Extracted records:
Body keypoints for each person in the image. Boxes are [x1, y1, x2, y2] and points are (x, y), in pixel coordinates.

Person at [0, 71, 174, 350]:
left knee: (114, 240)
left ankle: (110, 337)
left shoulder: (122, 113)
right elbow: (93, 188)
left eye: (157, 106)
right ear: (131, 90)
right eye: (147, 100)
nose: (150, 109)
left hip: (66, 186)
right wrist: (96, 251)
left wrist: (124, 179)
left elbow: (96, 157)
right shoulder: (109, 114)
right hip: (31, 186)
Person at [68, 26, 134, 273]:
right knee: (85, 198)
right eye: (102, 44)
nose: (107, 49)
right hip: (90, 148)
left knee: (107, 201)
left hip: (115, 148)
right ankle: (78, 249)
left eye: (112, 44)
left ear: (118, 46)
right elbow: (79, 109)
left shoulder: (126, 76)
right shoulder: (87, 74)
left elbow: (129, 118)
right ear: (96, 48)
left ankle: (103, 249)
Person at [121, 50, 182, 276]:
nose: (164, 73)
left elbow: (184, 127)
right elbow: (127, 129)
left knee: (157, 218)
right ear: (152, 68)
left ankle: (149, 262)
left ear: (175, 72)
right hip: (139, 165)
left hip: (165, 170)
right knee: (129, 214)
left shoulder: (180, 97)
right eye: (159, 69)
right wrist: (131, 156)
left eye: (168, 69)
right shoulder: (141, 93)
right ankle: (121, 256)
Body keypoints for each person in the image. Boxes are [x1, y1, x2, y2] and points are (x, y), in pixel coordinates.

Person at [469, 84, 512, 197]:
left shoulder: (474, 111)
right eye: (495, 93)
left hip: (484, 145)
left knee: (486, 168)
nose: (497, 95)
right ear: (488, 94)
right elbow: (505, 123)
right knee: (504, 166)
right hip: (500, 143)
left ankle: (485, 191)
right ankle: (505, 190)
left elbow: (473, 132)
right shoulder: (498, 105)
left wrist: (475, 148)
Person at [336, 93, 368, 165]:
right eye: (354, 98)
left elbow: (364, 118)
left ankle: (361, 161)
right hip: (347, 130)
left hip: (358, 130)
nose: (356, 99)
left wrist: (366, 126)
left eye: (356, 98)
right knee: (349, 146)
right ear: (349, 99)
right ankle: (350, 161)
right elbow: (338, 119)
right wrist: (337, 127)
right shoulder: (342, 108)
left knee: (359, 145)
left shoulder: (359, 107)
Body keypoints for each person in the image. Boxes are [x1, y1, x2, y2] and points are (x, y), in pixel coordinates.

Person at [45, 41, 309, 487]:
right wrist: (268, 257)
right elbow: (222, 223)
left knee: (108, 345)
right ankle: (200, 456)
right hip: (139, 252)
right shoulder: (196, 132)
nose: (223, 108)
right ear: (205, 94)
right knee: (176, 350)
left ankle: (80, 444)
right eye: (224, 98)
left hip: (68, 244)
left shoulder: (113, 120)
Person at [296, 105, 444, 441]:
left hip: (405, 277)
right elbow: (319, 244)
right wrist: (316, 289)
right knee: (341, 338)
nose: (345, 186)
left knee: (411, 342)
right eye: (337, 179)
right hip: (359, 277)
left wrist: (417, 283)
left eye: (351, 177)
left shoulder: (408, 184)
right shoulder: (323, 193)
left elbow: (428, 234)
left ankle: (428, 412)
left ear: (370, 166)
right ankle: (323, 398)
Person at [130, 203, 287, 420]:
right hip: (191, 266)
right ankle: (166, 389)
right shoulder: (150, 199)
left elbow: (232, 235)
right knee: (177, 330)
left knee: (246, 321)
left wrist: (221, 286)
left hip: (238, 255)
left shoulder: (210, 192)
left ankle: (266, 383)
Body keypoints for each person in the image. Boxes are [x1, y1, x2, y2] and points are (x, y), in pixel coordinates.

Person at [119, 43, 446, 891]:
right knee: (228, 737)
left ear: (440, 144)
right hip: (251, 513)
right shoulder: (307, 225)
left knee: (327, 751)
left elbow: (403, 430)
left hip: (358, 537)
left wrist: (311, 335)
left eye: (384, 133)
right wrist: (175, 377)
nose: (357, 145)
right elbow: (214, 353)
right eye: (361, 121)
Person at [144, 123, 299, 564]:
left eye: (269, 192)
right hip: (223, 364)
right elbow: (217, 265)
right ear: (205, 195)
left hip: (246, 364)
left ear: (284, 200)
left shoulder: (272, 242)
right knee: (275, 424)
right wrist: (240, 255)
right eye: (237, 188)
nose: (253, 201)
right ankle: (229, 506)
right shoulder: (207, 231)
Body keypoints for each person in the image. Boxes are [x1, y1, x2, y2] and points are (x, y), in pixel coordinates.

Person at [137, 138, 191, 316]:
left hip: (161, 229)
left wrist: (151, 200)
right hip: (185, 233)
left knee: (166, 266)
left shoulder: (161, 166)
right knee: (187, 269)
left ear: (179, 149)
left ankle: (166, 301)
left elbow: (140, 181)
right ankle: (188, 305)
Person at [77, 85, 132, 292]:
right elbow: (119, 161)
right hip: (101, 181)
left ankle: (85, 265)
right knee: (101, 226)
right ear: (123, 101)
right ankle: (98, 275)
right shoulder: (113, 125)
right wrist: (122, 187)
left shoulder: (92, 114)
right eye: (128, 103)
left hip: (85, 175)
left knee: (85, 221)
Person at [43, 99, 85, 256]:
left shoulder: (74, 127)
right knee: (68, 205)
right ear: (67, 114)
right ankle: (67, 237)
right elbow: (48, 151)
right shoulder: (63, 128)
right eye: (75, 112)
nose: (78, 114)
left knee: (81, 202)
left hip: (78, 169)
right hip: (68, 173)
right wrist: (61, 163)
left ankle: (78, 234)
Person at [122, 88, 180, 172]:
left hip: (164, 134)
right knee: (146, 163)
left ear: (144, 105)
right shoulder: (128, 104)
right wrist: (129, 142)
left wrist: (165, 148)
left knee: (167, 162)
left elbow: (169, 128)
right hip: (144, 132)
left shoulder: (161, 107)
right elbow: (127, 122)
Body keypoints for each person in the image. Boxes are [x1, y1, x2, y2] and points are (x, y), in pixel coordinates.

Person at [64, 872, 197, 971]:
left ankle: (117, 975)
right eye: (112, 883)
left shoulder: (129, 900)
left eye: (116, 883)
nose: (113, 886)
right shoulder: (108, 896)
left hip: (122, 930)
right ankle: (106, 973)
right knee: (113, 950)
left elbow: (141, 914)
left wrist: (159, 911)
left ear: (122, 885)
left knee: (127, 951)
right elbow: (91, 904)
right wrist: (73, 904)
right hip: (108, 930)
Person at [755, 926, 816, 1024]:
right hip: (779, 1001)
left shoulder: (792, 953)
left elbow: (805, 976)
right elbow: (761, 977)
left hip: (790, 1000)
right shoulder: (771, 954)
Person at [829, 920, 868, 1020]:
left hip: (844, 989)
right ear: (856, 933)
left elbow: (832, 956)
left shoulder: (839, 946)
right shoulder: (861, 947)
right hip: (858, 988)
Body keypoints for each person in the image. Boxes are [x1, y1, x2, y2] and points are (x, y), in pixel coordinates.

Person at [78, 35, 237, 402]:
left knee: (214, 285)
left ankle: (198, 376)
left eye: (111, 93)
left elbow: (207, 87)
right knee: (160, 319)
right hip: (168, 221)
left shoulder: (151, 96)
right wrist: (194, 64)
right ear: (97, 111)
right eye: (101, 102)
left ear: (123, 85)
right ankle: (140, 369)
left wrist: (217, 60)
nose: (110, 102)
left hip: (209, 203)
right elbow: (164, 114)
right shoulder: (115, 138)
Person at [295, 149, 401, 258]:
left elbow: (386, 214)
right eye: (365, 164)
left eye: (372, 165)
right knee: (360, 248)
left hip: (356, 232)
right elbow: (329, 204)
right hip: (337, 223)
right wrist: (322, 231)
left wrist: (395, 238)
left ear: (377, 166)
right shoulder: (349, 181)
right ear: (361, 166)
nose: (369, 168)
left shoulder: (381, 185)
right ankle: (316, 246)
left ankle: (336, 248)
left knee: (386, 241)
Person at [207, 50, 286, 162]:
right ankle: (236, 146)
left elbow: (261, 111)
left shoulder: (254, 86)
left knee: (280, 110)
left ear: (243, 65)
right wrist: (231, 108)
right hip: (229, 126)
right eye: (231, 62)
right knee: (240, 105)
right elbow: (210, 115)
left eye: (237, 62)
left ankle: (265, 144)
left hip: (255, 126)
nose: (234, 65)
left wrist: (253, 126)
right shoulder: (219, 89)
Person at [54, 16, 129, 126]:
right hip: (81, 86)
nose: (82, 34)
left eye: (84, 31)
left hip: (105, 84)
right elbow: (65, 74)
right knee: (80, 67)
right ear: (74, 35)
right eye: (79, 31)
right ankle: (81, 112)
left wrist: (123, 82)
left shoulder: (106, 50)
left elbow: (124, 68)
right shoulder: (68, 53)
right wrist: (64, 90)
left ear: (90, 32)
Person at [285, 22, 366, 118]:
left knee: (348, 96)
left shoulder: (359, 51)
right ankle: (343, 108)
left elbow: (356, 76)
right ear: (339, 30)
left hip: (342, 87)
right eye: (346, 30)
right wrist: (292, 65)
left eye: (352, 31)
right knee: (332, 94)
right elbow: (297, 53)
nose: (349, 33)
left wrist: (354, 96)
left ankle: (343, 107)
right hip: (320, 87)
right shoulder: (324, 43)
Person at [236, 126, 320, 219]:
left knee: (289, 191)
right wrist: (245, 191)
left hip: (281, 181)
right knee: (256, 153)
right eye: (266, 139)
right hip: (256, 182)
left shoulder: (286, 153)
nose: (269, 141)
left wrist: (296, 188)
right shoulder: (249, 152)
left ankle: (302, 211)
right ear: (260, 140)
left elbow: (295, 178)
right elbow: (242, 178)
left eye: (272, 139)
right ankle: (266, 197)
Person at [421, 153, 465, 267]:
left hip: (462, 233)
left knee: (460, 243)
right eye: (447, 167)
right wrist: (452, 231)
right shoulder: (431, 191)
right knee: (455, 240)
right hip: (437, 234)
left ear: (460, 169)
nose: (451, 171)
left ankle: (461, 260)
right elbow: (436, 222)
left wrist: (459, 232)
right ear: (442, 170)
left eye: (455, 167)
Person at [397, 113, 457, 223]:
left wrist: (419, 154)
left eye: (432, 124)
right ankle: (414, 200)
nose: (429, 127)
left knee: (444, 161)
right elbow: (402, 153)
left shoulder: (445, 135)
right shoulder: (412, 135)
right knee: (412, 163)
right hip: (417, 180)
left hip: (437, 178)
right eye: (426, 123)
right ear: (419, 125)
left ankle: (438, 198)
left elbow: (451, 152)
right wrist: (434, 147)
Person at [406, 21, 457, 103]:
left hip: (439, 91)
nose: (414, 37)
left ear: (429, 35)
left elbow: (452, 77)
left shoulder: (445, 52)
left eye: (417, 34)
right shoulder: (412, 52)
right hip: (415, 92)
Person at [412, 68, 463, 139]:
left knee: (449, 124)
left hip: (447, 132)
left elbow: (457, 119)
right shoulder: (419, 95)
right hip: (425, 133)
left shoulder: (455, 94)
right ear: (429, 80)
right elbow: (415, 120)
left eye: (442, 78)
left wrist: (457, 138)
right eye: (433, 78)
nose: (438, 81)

Activity: Could you repeat exactly the lines in the listing above from the one with "left shoulder: (792, 953)" down to the one with "right ear: (361, 166)"? Include both of those lines.

Exercise answer:
left shoulder: (792, 953)
left elbow: (805, 976)
right elbow: (761, 977)
left hip: (790, 1000)
right shoulder: (771, 954)
Person at [829, 920, 868, 1020]:
left hip: (844, 989)
right ear: (856, 933)
left elbow: (832, 956)
left shoulder: (839, 946)
right shoulder: (861, 947)
right hip: (858, 988)
Body keypoints for each person in the image. Boxes are [x1, y1, x2, y2] and points are (x, y), in pixel coordinates.

Person at [78, 35, 237, 402]:
left knee: (214, 285)
left ankle: (198, 376)
left eye: (111, 93)
left elbow: (207, 87)
right knee: (160, 319)
right hip: (168, 221)
left shoulder: (151, 96)
right wrist: (194, 64)
right ear: (97, 111)
right eye: (101, 102)
left ear: (123, 85)
right ankle: (140, 369)
left wrist: (217, 60)
nose: (110, 102)
left hip: (209, 203)
right elbow: (164, 114)
right shoulder: (115, 138)
Person at [295, 149, 401, 258]:
left elbow: (386, 214)
right eye: (365, 164)
left eye: (372, 165)
right knee: (360, 248)
left hip: (356, 232)
right elbow: (329, 204)
right hip: (337, 223)
right wrist: (322, 231)
left wrist: (395, 238)
left ear: (377, 166)
right shoulder: (349, 181)
right ear: (361, 166)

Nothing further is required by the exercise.